Catlow checks all of the boxes for a great Western adventure. It takes up little of your time, and leaves you with a big grin on your face. It’s just about the best little cowboy novel you can get.
I can’t believe somebody ditched it at a thrift store for me to find. That person makes questionable life choices.
I’m a huge Louis L’Amour fan, and I’ve previously reviewed the 1971 movie version of Catlow. L’Amour books tend to make for great movies, and Catlow (the book) is no exception. But even if you’ve seen the movie and loved the characters you met on screen through Yul Brynner, Richard Crenna, and Leonard Nimoy, you NEED to read the book.
It’s not the same story. It’s even better.
Catlow is the story of how cattleman Bijah Catlow, a former cattleman with a huge reputation and friends in all places, robbed $2M in government gold and silver from Mexico. Mostly. But you’re not mad at him.
Throughout his escapades this charming scamp is pursued and, occasionally, unintentionally, helped by the most unlikely person of all – his lawful good BFF since childhood, deputy marshal Ben Cowan.

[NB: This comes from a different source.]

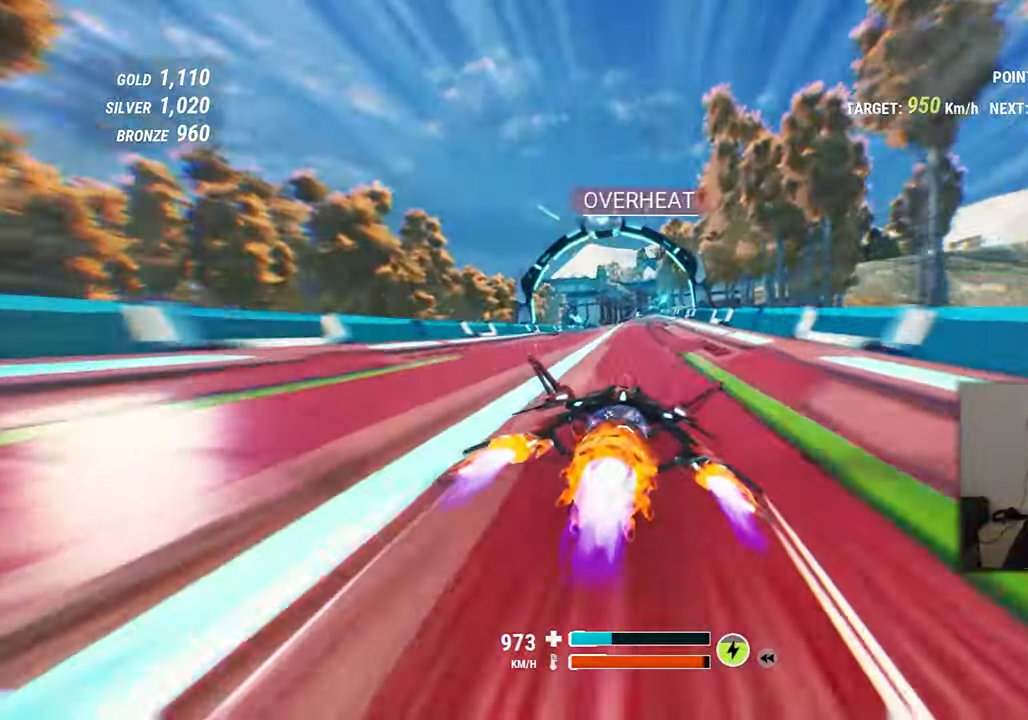
{"dt_ms": 1000, "buttons": [], "left_stick": "up-left", "right_stick": "left", "events": [[134, "left_stick", "up-right"], [200, "left_stick", "up"], [566, "left_stick", "up-right"], [800, "left_stick", "up-left"], [933, "right_stick", "left"]]}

Catlow and Cowan respect the hell out of each other, and there’s a super enjoyable bromace driving the story forward. They like women just fine, but they LOVE their ongoing game of cat and mouse. Cowan is the serious, observant one, and Catlow is the charismatic leader who makes you think maybe a little crime isn’t so bad.
It’s a little bit like if Point Break was a L’Amour Western, and holy shit can you imagine if Patrick Swayze and Keanu Reeves made a Western? Maybe one day our AI overlords will enable us to recast movies for fun.
Anyway. Despite all the environmental and strategic challenges of an epic manhunt, it always comes back to how Catlow and Cowan come through for each other in the end.
I used to think Louis L’Amour got better with age, and that his later novels, like Jubal Sackett, were his best work. But Catlow proves my theory wrong. I don’t know that there’s a more perfect example of how well L’Amour could weave a Western yarn than this book.
It’s got everything you want and more – action, adventure, a heist, danger, escapes, and hints of romance that don’t distract from the story because let’s face it, L’Amour wasn’t too great at writing women. And that’s fine; the relationship between Catlow and Ben Cowan is the theme.
But at the same time, the two supporting female roles in Catlow (the book) are significantly larger and more engaging than how they were rewritten for Catlow (the movie). The character who makes the smallest impression in the book is actually Miller, which is the opposite of Leonard Nimoy’s portrayal in the movie. Miller is more of a coward in the book, and you’re never really worried about him getting the drop on Catlow.
This book is rife with the evocative descriptions you expect from L’Amour, the man who supposedly walked every single inch of land he ever wrote about. L’Amour puts you right there in the dry, dusty, unforgiving landscape. The balance of descriptive content, dialogue, and action is on point. There’s never a time where you’re missing one element or the other; they’re tightly woven into a short, sharp story that’s impossible to put down.
Find yourself a copy of Catlow. It’s quick, easy reading that delivers a ton of entertainment in a tiny volume. These are the kinds of characters who stay with you long after the book is done. Catlow will go on your re-read shelf, for sure.